Speaking of Kidman, the character she's playing is downright odd. She's a taxidermist who has a dark secret, and she is wiling to expend almost any amount of energy to get her hands on Paddington. It's not just the fact that he's a talking bear in London, either. There's something personal that drives Millicent to pursue Paddington, and while I like some of the scenes she's in, I think she's one of the film's weakest links. I'd imagine her overall box-office worth was one of the things that helped this get made, but Kidman isn't really wired for whimsy. Where Hawkins feels completely comfortable playing this tone, Kidman seems like she never quite clicks into the film completely.
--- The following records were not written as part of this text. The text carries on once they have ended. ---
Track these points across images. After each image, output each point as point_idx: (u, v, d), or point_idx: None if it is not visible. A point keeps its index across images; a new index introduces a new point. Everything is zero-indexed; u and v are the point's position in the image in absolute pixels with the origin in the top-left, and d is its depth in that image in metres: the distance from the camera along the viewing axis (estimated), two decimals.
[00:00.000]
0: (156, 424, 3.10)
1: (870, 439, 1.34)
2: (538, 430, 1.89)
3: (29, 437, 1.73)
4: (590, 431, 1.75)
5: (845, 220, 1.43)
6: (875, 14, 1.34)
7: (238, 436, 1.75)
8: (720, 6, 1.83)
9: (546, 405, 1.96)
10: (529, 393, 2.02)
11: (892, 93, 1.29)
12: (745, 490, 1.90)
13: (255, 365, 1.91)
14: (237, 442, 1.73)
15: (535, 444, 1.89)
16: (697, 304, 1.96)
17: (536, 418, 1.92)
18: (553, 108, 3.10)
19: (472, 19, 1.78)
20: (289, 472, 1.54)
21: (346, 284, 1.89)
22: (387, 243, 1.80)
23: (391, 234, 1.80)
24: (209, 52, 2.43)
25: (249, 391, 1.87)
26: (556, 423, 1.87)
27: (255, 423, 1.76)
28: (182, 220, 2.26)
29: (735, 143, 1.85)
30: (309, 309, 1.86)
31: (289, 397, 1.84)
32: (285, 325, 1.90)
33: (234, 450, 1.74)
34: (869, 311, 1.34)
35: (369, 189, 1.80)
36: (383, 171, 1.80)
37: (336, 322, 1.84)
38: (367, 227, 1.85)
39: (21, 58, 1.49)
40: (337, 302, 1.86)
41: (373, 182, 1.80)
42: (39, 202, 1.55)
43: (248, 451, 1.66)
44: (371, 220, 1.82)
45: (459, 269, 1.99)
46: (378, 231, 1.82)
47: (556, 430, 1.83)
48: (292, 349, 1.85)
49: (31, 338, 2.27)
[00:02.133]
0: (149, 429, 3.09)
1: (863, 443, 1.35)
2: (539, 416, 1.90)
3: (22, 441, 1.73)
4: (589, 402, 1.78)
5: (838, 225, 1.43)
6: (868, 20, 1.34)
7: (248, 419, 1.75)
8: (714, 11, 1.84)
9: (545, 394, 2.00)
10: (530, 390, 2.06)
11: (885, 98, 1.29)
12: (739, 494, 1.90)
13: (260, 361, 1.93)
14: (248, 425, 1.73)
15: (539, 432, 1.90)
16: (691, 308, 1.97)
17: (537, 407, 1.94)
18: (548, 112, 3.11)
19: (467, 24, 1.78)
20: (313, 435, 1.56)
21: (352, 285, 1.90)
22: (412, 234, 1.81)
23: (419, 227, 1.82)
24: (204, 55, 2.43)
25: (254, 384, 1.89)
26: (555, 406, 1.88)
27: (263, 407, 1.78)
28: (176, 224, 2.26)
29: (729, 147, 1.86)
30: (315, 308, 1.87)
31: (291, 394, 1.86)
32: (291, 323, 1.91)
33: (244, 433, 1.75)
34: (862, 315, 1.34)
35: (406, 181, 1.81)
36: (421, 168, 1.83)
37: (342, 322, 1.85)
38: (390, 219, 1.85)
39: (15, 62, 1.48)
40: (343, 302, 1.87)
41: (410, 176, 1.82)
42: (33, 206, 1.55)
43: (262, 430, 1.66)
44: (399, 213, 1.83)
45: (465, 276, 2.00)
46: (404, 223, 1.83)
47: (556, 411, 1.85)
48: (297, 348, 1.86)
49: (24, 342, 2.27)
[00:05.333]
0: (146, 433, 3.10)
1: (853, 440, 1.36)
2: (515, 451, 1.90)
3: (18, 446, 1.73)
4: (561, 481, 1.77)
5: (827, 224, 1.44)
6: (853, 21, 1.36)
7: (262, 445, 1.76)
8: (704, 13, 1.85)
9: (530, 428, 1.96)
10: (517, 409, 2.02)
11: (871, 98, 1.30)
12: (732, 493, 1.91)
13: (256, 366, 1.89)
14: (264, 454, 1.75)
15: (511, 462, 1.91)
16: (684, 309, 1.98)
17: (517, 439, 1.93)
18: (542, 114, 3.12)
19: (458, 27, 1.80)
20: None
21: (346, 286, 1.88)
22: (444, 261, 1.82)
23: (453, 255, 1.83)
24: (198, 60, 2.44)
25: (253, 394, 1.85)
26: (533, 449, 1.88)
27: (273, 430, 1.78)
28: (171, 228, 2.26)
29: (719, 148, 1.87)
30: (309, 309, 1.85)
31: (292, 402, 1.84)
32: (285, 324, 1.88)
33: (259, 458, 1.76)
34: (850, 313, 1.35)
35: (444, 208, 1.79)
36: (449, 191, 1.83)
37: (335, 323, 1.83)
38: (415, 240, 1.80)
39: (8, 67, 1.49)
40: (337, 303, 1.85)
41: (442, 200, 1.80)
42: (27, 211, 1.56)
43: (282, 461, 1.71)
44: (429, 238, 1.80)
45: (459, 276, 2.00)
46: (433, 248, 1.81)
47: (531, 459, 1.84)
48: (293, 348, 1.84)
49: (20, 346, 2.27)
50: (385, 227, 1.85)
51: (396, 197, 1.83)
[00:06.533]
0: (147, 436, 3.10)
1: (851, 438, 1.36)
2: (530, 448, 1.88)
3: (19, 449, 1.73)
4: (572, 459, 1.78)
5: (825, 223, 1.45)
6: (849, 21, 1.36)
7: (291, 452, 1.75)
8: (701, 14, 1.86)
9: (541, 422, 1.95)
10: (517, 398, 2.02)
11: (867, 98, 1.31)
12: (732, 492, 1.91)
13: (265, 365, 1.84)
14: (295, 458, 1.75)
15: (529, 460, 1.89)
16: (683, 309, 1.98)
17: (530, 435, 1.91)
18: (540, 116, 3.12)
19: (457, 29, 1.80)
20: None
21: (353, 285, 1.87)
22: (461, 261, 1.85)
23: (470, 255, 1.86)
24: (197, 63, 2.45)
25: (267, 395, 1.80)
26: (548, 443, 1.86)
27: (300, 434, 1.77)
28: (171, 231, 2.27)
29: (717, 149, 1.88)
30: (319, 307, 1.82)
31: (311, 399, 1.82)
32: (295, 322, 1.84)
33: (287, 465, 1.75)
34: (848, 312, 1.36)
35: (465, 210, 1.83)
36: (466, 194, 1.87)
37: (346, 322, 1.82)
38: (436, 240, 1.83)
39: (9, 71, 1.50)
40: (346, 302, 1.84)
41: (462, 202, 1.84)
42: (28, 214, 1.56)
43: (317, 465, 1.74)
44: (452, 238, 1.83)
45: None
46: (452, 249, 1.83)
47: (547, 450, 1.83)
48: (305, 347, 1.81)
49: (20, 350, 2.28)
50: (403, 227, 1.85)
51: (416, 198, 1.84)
One of the strange side-effects of watching the “Harry Potter” films is that the who's who of British film that was enlisted to help bring that series to life is almost a primer for kids on English actors. As soon as Paddington's uncle spoke at the start of the film, Toshi leaned over to me. “Is that Dumbeldore talking for the bear?”
“Yep.” He seemed proud of himself for catching it, and the same was true when Jim Broadbent showed up (“That's the professor who was the chair!”), and Julie Walters, who plays Mrs. Bird, the eldest member of the Brown family, almost got him to pop up out of his chair in surprise. “Dad, it's Mrs. Weasley!” I had to point out that the other adult bear, Paddington's Aunt Lucy, was voiced by Delores Umbridge, and it was the one voice that neither of the boys could act excited about considering how much they hate Delores Umbridge. Peter Capaldi plays a neighbor who is manipulated by Kidman into helping her kidnap Paddington, and I'm not sure Toshi heard much of Capaldi's dialogue because he was so thrilled to see Doctor Who in any context.
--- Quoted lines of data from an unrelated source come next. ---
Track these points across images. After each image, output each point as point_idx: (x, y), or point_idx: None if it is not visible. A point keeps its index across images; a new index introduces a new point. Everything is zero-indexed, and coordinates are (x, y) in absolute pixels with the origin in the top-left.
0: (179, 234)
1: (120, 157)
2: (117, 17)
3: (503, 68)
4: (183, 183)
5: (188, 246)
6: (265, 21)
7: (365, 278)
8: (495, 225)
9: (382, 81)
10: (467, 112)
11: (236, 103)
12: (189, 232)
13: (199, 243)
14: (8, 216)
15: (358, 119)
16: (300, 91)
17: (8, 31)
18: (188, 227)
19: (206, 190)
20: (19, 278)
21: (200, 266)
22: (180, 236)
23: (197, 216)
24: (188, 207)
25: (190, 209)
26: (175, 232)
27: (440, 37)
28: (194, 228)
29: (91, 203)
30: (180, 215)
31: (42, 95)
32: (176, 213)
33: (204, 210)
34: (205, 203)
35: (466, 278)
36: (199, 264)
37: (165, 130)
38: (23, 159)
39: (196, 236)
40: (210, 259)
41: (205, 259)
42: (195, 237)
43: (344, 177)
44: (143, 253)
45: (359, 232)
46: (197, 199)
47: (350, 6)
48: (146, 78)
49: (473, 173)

While there are definitely some scenes that I think play almost too broad, King keeps an admirable handle on the overall film, and he keeps pushing the film back towards the small and the subtle, which ultimately makes it work. Nick Urata's score serves as a lovely counterpoint to King's imagery, and there's a really lovely Caribbean band that is almost like a Greek chorus, popping up repeatedly around London and singing the subtext to what's going on. It's a great choice that underlines the way Paddington feels like an outsider, and it adds a really lovely flavor to the images of London.
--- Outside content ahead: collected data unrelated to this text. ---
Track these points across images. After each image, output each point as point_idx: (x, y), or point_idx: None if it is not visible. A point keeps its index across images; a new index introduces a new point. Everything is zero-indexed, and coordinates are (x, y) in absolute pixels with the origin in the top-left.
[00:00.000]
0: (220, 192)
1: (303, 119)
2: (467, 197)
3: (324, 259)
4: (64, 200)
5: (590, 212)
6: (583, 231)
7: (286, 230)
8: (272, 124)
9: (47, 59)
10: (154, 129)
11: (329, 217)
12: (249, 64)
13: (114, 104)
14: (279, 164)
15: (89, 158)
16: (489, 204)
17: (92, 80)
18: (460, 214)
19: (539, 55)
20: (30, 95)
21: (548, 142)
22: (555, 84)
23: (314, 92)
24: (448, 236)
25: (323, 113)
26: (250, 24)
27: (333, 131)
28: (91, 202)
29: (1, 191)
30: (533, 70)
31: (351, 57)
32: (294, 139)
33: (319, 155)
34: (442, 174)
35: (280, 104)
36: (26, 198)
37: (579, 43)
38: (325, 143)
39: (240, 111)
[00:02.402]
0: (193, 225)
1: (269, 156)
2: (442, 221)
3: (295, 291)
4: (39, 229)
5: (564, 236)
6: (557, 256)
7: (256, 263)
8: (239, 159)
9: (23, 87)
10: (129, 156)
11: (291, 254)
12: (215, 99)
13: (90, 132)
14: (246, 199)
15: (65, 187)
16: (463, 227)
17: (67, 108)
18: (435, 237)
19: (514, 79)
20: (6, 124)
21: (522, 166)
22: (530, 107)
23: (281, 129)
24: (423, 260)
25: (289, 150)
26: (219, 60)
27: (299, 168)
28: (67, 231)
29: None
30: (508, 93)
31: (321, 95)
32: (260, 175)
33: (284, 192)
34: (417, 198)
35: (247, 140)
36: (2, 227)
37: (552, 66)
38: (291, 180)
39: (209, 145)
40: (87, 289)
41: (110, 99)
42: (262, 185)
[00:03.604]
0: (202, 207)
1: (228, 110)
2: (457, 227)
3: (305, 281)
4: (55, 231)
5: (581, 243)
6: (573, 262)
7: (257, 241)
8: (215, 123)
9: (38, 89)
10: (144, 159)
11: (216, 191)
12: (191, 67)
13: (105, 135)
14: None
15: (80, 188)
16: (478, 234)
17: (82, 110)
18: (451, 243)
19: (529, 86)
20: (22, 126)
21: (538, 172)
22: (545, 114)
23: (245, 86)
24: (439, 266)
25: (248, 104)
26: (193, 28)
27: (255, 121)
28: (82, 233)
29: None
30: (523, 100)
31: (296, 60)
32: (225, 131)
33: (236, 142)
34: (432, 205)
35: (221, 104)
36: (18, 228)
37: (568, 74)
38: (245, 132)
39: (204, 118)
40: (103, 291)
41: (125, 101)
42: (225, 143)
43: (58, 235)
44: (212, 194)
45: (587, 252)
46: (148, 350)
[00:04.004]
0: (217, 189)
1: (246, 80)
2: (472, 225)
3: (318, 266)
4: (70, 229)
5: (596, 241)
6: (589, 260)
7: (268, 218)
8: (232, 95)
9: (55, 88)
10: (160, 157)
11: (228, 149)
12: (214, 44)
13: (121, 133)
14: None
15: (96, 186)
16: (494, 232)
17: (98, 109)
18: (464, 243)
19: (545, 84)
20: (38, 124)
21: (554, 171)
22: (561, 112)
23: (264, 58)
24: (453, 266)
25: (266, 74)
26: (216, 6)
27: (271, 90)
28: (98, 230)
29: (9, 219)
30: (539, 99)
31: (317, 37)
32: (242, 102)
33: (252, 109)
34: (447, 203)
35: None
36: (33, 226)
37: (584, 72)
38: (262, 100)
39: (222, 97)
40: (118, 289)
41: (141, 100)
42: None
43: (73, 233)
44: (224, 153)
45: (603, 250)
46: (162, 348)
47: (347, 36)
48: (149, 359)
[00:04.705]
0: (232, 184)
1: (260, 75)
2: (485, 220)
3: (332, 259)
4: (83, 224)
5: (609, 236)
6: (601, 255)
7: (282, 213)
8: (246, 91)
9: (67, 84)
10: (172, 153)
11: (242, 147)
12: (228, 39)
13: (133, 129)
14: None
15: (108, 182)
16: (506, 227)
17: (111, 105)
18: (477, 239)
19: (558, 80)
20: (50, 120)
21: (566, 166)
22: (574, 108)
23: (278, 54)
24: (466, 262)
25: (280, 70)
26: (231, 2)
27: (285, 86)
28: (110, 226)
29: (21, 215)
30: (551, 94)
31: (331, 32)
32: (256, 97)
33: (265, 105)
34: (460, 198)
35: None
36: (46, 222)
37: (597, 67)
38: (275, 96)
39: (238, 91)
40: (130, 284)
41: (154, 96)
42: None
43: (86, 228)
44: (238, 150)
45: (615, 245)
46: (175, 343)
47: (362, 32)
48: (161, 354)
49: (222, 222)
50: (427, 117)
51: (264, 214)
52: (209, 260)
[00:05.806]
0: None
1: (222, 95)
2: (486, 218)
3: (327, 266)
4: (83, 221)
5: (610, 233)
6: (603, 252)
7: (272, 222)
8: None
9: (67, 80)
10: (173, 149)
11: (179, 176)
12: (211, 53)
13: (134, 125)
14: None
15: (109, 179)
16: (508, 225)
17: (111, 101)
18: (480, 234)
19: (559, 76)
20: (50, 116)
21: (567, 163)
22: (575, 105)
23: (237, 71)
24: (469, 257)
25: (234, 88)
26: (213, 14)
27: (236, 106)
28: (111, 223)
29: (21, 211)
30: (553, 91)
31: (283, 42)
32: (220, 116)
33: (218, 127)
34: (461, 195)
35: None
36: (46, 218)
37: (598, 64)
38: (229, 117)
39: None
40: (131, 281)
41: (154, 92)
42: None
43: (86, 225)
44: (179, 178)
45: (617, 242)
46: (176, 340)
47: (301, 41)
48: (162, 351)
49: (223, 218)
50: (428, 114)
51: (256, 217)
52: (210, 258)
“Paddington” is a model that I'd love to see Hollywood follow, a film that is absolutely aimed at mainstream family audiences but that allows a strong filmmaker to assert a real sense of style and voice. It's an excellent showcase for Paul King, for the tremendous character animation by Framestore, and for Ben Whishaw's delicate, inquisitive work as the title character, and it is one of those rare family films that actually seems to think of children as smart and full of empathy. If you take your family this weekend, you may well find yourself just as delighted by it as your children.
“Paddington” is in theaters tomorrow.